Cette décision constitue une première application de la jurisprudence issue de l’arrêt du Conseil d’État du 27 novembre 2025, qui a renforcé la protection du droit des patients à refuser un traitement, y compris lorsque leur pronostic vital est engagé.
L’affaire remonte à juillet 2021. Une jeune femme de 23 ans avait été admise au service de gynécologie du CHU de Martinique en raison de saignements utérins importants. Dès son arrivée, elle avait indiqué aux équipes médicales qu’elle refusait toute transfusion sanguine pour des motifs religieux. Malgré la mise en place de traitements alternatifs et une embolisation des artères utérines, son état s’était aggravé, entraînant une anémie aiguë avec un taux d’hémoglobine très faible.

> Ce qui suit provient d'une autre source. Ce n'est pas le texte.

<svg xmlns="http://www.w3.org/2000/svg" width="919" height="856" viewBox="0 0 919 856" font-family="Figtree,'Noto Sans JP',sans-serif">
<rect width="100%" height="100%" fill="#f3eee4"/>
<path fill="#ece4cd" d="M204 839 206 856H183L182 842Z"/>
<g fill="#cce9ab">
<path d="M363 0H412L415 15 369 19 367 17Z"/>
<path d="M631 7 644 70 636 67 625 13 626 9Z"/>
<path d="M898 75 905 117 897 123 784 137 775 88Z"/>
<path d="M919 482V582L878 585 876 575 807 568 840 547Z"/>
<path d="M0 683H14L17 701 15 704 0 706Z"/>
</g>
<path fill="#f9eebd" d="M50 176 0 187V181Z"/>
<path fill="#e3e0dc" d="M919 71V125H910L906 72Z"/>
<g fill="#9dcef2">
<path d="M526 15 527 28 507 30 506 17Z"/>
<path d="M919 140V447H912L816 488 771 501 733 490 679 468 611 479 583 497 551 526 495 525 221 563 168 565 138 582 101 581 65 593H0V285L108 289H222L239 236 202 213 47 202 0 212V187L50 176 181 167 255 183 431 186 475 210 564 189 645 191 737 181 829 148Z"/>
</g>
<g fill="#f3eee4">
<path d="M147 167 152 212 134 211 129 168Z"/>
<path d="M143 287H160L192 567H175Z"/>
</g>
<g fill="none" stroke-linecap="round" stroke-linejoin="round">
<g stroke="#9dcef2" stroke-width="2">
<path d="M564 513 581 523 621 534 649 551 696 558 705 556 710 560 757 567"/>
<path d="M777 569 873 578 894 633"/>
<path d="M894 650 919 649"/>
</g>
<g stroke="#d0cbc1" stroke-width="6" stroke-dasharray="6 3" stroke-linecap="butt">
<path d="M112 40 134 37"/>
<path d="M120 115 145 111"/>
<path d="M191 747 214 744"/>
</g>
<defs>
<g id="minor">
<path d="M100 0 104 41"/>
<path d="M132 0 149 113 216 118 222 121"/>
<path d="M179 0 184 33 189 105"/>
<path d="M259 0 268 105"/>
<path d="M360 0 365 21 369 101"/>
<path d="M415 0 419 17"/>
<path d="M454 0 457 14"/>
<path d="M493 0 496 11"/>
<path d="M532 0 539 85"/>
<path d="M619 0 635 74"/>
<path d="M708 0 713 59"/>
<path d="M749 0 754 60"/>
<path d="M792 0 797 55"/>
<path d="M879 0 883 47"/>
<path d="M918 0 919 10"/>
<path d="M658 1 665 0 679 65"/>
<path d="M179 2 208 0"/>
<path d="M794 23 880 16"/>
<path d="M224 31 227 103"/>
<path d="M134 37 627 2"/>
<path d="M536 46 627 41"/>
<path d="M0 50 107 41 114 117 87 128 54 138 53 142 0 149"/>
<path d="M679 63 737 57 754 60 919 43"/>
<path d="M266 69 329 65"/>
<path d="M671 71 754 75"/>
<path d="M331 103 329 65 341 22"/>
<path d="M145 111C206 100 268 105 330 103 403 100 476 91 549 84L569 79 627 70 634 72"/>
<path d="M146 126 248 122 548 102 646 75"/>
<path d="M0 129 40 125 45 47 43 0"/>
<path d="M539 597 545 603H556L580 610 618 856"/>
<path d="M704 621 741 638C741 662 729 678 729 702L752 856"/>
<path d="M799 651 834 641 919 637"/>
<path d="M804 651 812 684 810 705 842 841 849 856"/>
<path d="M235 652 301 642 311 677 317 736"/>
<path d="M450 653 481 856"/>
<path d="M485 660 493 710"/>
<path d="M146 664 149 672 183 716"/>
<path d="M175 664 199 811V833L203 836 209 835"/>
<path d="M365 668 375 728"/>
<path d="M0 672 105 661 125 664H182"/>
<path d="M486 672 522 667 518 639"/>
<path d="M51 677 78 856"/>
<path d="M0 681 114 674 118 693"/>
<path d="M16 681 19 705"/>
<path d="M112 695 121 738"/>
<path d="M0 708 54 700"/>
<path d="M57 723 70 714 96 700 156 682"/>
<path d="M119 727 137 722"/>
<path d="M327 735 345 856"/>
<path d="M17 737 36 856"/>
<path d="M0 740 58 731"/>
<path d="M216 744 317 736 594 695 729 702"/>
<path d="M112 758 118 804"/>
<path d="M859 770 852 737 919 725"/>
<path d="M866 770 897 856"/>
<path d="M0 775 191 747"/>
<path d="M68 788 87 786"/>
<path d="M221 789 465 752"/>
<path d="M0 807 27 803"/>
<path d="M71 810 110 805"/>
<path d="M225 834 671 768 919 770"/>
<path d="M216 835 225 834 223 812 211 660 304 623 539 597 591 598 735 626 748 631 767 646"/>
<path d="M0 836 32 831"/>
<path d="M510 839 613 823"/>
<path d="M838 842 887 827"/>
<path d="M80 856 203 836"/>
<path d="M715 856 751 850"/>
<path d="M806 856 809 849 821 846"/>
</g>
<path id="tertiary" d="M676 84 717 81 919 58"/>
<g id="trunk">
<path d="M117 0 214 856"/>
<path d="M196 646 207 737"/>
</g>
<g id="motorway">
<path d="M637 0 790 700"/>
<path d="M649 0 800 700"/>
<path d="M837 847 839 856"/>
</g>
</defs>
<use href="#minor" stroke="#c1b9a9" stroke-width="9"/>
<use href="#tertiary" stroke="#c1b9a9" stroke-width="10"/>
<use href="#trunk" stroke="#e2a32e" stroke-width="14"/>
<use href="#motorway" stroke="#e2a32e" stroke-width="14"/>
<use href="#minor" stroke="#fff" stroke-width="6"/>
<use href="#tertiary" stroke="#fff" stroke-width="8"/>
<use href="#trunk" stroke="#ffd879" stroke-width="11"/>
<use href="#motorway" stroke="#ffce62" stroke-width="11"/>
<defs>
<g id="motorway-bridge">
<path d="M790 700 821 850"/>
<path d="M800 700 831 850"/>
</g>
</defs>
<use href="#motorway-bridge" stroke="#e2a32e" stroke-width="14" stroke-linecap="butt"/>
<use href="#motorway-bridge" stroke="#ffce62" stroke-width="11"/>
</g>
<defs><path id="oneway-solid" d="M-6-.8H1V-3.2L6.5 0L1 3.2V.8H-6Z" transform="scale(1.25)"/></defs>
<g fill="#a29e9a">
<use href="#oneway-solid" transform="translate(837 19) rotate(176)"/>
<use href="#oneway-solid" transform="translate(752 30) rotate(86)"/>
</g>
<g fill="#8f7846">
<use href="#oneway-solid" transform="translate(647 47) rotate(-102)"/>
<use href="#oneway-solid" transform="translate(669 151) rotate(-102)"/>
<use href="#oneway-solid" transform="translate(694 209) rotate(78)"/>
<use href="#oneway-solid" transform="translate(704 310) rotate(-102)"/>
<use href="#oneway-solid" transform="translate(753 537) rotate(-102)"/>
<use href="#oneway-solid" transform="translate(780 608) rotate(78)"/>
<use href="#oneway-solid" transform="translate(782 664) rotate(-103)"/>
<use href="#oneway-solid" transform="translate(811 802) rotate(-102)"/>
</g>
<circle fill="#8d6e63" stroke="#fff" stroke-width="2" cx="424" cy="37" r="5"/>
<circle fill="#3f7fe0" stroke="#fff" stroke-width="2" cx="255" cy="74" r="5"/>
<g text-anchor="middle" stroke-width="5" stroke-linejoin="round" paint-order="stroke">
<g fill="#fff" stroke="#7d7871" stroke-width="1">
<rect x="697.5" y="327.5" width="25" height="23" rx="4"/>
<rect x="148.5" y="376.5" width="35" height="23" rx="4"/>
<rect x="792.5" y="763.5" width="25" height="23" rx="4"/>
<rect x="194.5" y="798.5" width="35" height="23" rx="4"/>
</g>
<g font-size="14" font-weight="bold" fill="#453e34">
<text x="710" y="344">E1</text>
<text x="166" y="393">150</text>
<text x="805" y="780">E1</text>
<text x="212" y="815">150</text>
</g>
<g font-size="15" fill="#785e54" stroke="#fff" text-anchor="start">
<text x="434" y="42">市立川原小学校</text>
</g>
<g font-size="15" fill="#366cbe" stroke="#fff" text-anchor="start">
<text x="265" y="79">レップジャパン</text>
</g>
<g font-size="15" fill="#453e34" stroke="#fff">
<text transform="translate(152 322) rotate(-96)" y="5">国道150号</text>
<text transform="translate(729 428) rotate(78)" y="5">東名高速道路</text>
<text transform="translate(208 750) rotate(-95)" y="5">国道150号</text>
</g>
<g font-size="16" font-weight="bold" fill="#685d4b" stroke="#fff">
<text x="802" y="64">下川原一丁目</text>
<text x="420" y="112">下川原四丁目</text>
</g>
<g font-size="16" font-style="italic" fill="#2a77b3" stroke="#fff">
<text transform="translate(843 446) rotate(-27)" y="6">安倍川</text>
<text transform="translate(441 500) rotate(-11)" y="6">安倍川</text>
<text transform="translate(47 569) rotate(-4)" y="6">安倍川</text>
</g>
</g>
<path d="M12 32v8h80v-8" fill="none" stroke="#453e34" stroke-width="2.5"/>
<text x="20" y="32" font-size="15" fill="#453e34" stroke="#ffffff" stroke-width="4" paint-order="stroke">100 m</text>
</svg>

Face à l’urgence médicale, les praticiens avaient décidé, le 20 juillet 2021, de procéder à la transfusion de deux culots globulaires, estimant que la vie de la patiente était menacée. Celle-ci avait ensuite engagé une procédure en référé-liberté, mais le juge n’avait pas donné suite à sa demande, son état de santé s’étant amélioré et aucune nouvelle transfusion n’étant envisagée.
Saisi du dossier au fond, le Tribunal administratif de Martinique a estimé que l’établissement avait commis une faute en ne respectant pas la volonté de la patiente. Les juges ont relevé que celle-ci avait exprimé son refus « en toute connaissance » des risques encourus et que ses proches avaient confirmé sa position.
Le jugement marque une étape importante dans l’évolution du droit des patients face aux décisions médicales en situation d’urgence vitale. Le CHU de Martinique a été condamné à verser 3 000 euros au titre du préjudice moral subi par la patiente, ainsi que 1 500 euros pour les frais engagés dans la procédure.